The Status of Women on the
UW-Green Bay Campus - Part 2
Although it was determined that the UW-Green Bay Office of Financial
Aid provides excellent information and resources to assist traditional
students inquiring and applying for financial aid, access to financial
aid information is more difficult for non-traditional students, particularly
the economically disadvantaged and minorities. There are some gender-based
scholarships available that are GPA and major specific (County Association
of Women, American Business Women, non-traditional students).
Several initiatives within the UW System highlight the importance of
a college education to economically disadvantaged individuals, women
and minorities. Plan 2008 and the Gender Equality Study focus on increasing
educational opportunities for these groups of individuals in hopes of
bridging the gap "between prosperity and economic decline."

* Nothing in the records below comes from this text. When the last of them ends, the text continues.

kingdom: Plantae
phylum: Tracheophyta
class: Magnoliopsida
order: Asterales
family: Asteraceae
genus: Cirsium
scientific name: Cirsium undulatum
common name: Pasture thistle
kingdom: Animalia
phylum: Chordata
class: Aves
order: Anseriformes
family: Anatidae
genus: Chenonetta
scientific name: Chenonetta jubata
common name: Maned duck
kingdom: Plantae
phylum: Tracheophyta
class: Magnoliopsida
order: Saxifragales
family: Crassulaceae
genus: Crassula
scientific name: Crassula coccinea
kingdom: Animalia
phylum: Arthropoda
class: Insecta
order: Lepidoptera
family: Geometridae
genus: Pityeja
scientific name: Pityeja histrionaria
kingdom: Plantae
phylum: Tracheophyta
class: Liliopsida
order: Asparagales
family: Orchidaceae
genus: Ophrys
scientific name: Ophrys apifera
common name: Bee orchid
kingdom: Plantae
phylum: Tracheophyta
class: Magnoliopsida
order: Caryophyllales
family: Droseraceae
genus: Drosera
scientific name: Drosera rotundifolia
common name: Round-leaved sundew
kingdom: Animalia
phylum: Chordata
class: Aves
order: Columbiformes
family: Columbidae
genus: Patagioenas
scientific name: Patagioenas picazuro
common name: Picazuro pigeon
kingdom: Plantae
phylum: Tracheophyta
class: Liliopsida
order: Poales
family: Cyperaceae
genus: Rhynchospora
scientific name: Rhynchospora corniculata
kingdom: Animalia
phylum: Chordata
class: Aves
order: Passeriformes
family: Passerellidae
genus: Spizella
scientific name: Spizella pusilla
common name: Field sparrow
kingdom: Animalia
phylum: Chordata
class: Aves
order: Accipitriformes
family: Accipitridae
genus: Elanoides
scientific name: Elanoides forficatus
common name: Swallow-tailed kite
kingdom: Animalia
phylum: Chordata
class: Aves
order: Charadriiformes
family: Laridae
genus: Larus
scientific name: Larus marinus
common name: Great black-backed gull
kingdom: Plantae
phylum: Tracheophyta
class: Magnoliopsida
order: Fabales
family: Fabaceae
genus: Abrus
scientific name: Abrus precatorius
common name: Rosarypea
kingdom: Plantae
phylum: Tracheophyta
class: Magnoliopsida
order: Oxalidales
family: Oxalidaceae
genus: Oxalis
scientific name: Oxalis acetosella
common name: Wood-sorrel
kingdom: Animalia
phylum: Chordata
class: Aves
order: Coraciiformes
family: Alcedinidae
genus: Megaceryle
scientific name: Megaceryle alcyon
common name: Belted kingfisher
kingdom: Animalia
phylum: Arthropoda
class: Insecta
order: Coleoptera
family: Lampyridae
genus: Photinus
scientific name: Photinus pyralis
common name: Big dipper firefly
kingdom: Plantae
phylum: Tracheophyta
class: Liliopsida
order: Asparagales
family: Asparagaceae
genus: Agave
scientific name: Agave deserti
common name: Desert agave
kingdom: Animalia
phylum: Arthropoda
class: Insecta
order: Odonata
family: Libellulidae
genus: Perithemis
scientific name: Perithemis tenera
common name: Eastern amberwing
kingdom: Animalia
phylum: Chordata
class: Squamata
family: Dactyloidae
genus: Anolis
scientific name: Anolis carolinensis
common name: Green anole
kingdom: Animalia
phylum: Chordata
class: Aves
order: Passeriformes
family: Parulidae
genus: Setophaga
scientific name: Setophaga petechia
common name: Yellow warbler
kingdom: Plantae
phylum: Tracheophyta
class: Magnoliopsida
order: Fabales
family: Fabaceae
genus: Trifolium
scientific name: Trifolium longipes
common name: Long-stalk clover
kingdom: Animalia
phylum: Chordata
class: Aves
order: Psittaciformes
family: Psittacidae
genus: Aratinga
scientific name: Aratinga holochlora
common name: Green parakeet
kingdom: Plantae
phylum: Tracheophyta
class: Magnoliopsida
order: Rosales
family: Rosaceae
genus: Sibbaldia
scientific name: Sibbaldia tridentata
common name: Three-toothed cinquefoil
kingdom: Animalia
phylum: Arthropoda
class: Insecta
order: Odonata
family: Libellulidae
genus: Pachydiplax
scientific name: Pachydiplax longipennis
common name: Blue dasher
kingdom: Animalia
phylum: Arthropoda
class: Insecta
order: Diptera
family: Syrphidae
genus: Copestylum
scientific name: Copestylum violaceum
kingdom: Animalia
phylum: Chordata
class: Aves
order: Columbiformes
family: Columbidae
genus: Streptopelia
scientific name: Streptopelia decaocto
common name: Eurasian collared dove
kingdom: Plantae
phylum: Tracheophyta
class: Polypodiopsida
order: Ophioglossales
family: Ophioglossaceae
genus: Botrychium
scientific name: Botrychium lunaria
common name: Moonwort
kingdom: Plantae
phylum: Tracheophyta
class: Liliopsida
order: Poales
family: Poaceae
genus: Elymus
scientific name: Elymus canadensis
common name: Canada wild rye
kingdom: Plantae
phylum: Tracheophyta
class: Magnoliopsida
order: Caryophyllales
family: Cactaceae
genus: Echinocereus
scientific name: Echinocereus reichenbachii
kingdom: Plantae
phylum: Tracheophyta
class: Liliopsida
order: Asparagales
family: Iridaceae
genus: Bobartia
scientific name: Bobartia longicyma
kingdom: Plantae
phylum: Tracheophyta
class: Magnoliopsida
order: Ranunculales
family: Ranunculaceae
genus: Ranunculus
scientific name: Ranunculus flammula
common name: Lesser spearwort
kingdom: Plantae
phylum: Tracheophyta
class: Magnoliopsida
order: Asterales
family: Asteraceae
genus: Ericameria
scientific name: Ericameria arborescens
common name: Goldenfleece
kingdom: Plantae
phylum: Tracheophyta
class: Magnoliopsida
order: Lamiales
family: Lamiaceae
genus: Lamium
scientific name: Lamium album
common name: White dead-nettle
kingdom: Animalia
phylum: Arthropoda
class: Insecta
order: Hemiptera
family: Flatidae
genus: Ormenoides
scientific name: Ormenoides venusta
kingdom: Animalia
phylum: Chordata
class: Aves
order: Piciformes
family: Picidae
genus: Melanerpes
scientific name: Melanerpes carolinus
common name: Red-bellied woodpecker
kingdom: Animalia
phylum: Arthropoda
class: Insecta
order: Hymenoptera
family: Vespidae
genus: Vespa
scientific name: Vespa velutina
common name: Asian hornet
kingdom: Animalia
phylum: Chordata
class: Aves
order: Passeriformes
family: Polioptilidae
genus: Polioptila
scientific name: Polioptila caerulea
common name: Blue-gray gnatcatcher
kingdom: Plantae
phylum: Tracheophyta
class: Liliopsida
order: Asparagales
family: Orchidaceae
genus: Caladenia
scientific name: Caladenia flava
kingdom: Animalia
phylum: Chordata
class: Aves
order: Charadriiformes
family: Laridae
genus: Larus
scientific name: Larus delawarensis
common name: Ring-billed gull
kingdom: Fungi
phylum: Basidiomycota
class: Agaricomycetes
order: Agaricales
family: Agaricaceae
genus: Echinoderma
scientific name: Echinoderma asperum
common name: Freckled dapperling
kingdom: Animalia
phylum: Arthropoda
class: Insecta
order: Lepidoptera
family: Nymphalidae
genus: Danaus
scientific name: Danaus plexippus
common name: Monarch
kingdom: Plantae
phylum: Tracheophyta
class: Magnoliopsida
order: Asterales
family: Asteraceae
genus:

One obstacle to building a better life though a college education rests
with the lack of support for childcare.
Systemwide it is recognized that there is a need to assist students
with childcare issues while they pursue their education. In fact, UW
System Financial and Administrative Policy G38 indicates "access
to childcare for students... is crucial," with a further directive
pointing to the need to focus on seeing that "child care needs
are met." UW-Green Bay is the only four-year campus in the UW System
that does not have an on-site childcare facility. A previous child development
center was closed in 1994.
In a recent UW System report, participants in focus groups found that
women with modest incomes or who are economically disadvantaged and
supporting children do not find adequate financial aid.
A similar survey of the UW-Green Bay campus resulted in 50% of the
parent-student respondents indicating that their financial aid was not
adequate to meet the commitments of tuition, childcare and other school
The 1996 implementation of Wisconsin's W-2 (welfare reform legislation)
has added to the challenge of providing childcare while pursuing an
education. Under recent welfare reform provisions, women can no longer
receive welfare assistance while attending college.
During the spring semester of 2000, a childcare survey was constructed
and administered by the UW-Green Bay Student Government Association.
Results indicate that between 200 and 300 students have childcare needs,
with half having difficulties paying for childcare expenses in addition
to tuition and other school related expenses. The survey also indicates
that 66% of surveyed student parents responded that they would use an
With regard to hiring, promotion, and retention, in 1991 an ad hoc
committee of the UW-Green Bay University Committee conducted a study
with a focus on the status of women faculty. The report provides a compelling
background to the current project, noting issues in climate that still
exist today. More importantly, the University Committee study, findings
and recommendations, submitted in 1991, document a history of inaction
on these issues at least 20 years old.
"Previous studies carried out on this campus were instructive,
mainly in emphasizing that the issue of the recruitment, retention,
and promotion of women faculty has long been a problem. Women themselves
have called attention to the issue several times since 1981, and at
least two major task forces, one of them appointed by the Chancellor
in 1987, spent many hours examining the problem. While the 1987 task
force was charged with reviewing the situation of all women on campus,
it did develop several recommendations pertaining to women faculty.
Few of these have been acted on." (Report of the University Committee
- Ad Hoc Committee on Women, UW-Green Bay, 1992) (Appendix
The 1991 committee made the following observations in its summary,
"One of the reasons for this record is the absence of any campus-wide
group with a clear mandate to initiate programs and/or policies concerned
with improving the institutional climate for women and minorities. The
Affirmative Action/Equal Opportunity Council is perceived to have a
vague charge at present, and has been ineffective in gaining administrative
support to address the problems it has identified. Another reason is
that few mechanisms are in place for collection of data on the status
of women faculty essential to formulation of any plan of action."
The 1991 Ad Hoc Committee on Women concluded its report with recommendations
including the appointment of an ad hoc committee to develop a plan for
the appointment of an ombudsperson and a formal mentoring program, the
development and maintenance of a data base to provide accurate and current
information on employees, and the creation of an on-going committee
to monitor and follow up on the status of women.
The 1991 Committee on Women summarized, "The data indicates a
good record of recruitment of women faculty members at UWGB. There is
evidence here, however, that substantiates a poor record of retention
and promotion of women faculty. For the period under study, there is
also evidence of differences in salaries paid to male and female faculty
members at the assistant professor level."
The statistics provided in the 1992 report combined with more recent
figures show a pattern of improvement in faculty hiring and salary,
but confirm a history of poor retention of women faculty.
A current review of the percentage of women in the faculty since 1996
shows gains at the full professor level. In 1996, 8% of the full professors
were women compared with 16% in 2000; in 1996, 27% of the associate
professors were women compared with 29% in 2000; and in 1996, 53% of
the assistant professors were women compared with 50% in 2000.